Dan Crocker Looks At: Triple H as Obama, The Things That Flair Built, Boxing, Curling, Brian Boitano, Roddy Piper's Alien Spyglasses, and More
By Dan Crocker
So, WWE followed up a pretty sweet PPV with a not so sweet RAW. First, we start out with HHH. Allow me to quote just a little of his opening promo.
HHH: Tonight, we gather to affirm the greatness of me, HHH; my pride is based on a very simple premise, summed up in a declaration made over two hundred years ago: We hold these truths to be self-evident, that all men are created equal, except for HHH who is created more than equal. He’s more like a plus sign. HHH can make sure that every child in
Stuff just got worse after that. Cena said something. Then Orton farted out a line or two. Then Cena said something else, then Jim Cornette came out and made a match that had a few too many, meaning one, stipulations for me to follow.
Then, Shawn Michaels lets us know that Flair is going into the Hall of Fame. Flair freakin’ built the Hall of Fame.
Not to mention the Great Wall of China and the
I do have a question though. Wouldn’t it have been really cool if Arn Anderson would have announced this? Show some regard for history people.
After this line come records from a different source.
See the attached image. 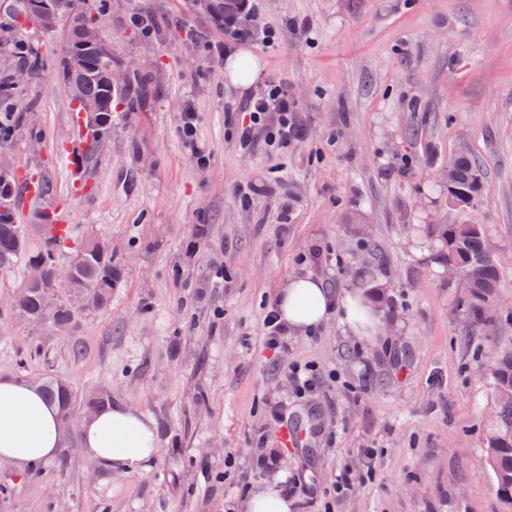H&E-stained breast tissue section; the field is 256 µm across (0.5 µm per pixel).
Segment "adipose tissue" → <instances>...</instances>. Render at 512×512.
I'll return each mask as SVG.
<instances>
[{
    "label": "adipose tissue",
    "instance_id": "1",
    "mask_svg": "<svg viewBox=\"0 0 512 512\" xmlns=\"http://www.w3.org/2000/svg\"><path fill=\"white\" fill-rule=\"evenodd\" d=\"M369 293L366 284L335 293L319 277L300 274L281 288L276 304L292 330H314L337 314L348 332L371 340L383 311ZM78 439L84 456L107 476L146 472L160 452L154 419L120 401L86 417ZM64 440L60 412L43 400L37 385L0 376V460L24 469L52 458Z\"/></svg>",
    "mask_w": 512,
    "mask_h": 512
}]
</instances>
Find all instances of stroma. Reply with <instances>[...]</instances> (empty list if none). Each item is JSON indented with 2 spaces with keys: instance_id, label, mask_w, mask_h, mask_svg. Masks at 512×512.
Here are the masks:
<instances>
[{
  "instance_id": "1",
  "label": "stroma",
  "mask_w": 512,
  "mask_h": 512,
  "mask_svg": "<svg viewBox=\"0 0 512 512\" xmlns=\"http://www.w3.org/2000/svg\"><path fill=\"white\" fill-rule=\"evenodd\" d=\"M241 17L262 70L251 91L229 86L209 44L224 23L193 0H108L98 26L128 91L112 128L77 172L63 158L87 122L59 64L64 26L45 31L0 9V25L38 48V74L0 99L23 120L0 141V166L49 186L41 204L15 196L30 249L38 213H60L71 238L97 237L124 270L104 310L62 336L11 307L25 261L0 272V374L66 380L77 394L107 387L151 415L160 454L147 472L102 478L67 429L66 460L38 475L0 464V512H245L267 483L296 481L291 512H512L485 461L498 423L491 367L512 348V0H257ZM152 15L154 29L131 26ZM281 82L305 137L281 149L266 127L242 149L237 118L268 81ZM193 109V138L181 114ZM483 164L481 197L448 205L449 158ZM435 224L481 225L500 272L484 320L424 237ZM328 288L385 281L386 308L370 341L331 318L289 333L277 354L263 318L293 275ZM315 366L297 395L292 365ZM288 405L284 426L270 402ZM315 416L310 448L286 427ZM279 449L277 464L255 461ZM371 478L337 494L339 469Z\"/></svg>"
}]
</instances>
In other big news, pardon the pun, Big Show is back and in a pretty hot fued with Floyd Mayweather. Floyd really rocked Show—it didn’t look to me like he was pulling much off of his punches. Thanks to my contacts within WWE, however, I have found out that it’s not going to end there. WWE is bringing in superstars from a variety of sports to compete at Wrestlemania.
For example, Brian Boitano will square off against Jeff Hardy in a “pretty guys can fight too” match.
World famous curling champion Hugh Milikin will face Chris Jericho in an “only Canadians care about curling” match.
Ping Pong phenom
Oleg Zandersson will show Vince McMahon himself who really has the balls in an, uhhh, “who really has the balls” match.
I was, however, happy with the beat down of Hornswoggle.
Sometimes James beats me like that if I don’t get my articles in on time.
Have you even noticed that in the movie They Live, there’s a scene where this blind, old African-American dude dressed as a preacher is holding off about six cops in riot gear with nothing but his walking stick?
Also, the first time Piper puts on those glasses that allow him to see the aliens, he slides them up and down his nose about 500 times to make sure it’s all real.
Real inconspicuous Roddy.
Those aliens can’t pull anything over on you.
Then, there’s the scene where the Roddy is trying to get his friend, the big guy, to try on the sunglasses. They fight for 20 minutes, nearly kill each other, all over putting on a pair of sunglasses. Whether I thought Roddy was crazy or not, I’d probably have just put on the goddamn glasses to humor him. I mean, Jesus man, c’mon, try on the sunglasses and let’s get this show on the road.